Mozart/Haydn — lieder

À propos des lieder de Mozart

Le lied s’est vu attribuer une modeste place dans l’œuvre de Mozart. Mozart a toutefois beaucoup écrit pour la voix ; il suffit de penser aux magnifiques arias qu’il a écrits pour, entre autres, Aloysia, sœur de son épouse Constanze, et à ses nombreux opéras.

Dans le contexte de la riche histoire du chant artistique européen, le rôle de Mozart doit, en ce qui concerne le nombre de lieder composés, être qualifié de peu significatif. Ses contemporains allemands C.P.E. Bach, C.F. Zelter, J.F. Reichardt, J.A.P. Schulz, etc. se sont pourtant pleinement consacrés à cette forme musicale.

Tout comme ses contemporains, le compositeur travaillait en étroite collaboration avec des poètes de premier plan. Il arrivait toutefois à Mozart de modifier les libretti pour ses opéras, ce qui avait pour effet d’irriter bien des librettistes.

La situation s’explique probablement en grande partie par l’influence italienne qui régnait à Vienne à l’époque. Le public d’alors était en effet complètement charmé par les splendides et radieuses mélodies d’opéra et la charmante et légère musique instrumentale que leur servaient les Viennois italiens. Le « chant populaire » était loin…

Mozart se sert dans ses 34 lieder principalement de textes d’auteurs moins connus. Sa magnifique musique apporte une énorme valeur ajoutée aux textes innocents. Ou pour l’exprimer en ses termes : « Il faut absolument que la poésie soit la fille obéissante de la musique ».

Ce qu’entreprend Mozart avec le poème « Der Zauberer », dans lequel une jeune fille raconte sa manière de séduire, est brillant. A mesure que la tension émotionnelle augmente à la fin de chaque strophe, le débit vocal augmente de même et l’harmonie devient plus aventureuse. On voit directement que Mozart sait comment manier un texte.

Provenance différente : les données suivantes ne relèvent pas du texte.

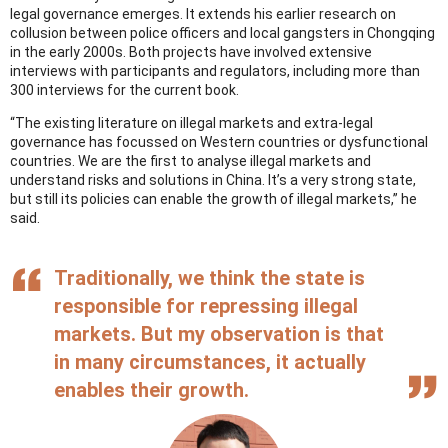
legal governance emerges. It extends his earlier research on
collusion between police officers and local gangsters in Chongqing
in the early 2000s. Both projects have involved extensive
interviews with participants and regulators, including more than
300 interviews for the current book.
“The existing literature on illegal markets and extra-legal
governance has focussed on Western countries or dysfunctional
countries. We are the first to analyse illegal markets and
understand risks and solutions in China. It’s a very strong state,
but still its policies can enable the growth of illegal markets,” he
said.
Traditionally, we think the state is
responsible for repressing illegal
markets. But my observation is that
in many circumstances, it actually
enables their growth.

En 1785, Mozart compose également « Die Zufriedenheit » et le lied moralisateur « Die betrogene Welt ». Mais le chef d’œuvre par excellence de cette période est sans conteste « Das Veilchen », sur un texte du grand poète Goethe. Comme à son habitude (même pour les grands poètes et librettistes, Mozart ne pouvait s’empêcher d’adapter les textes à la musique), Mozart ajoute lui-même, quelque peu impudemment, une ligne au poème : « Das arme Veilchen, es war em herzigs Veilchen ». Quoi qu’il en soit, Mozart fait preuve ici d’un raffinement et d’une profondeur émotionnelle sans précédent, et le sens profond du poème de Goethe ne semble pas lui échapper.

Une intense émotion se trouve également à la base de l’impressionnant « Abendempfindung » de 1787. Simplicité, fatalisme, accompagnement de piano suggestif, identification du narrateur… tous les ingrédients du lied de Schubert sont déjà présents ici. D’autres chefs-d’œuvre de la fructueuse année 1787 sont « Als Luise die Briefe », un récitatif d’opéra dramatique (contrastes criants et accompagnement de piano orchestral), et le charmant « An Chloe ».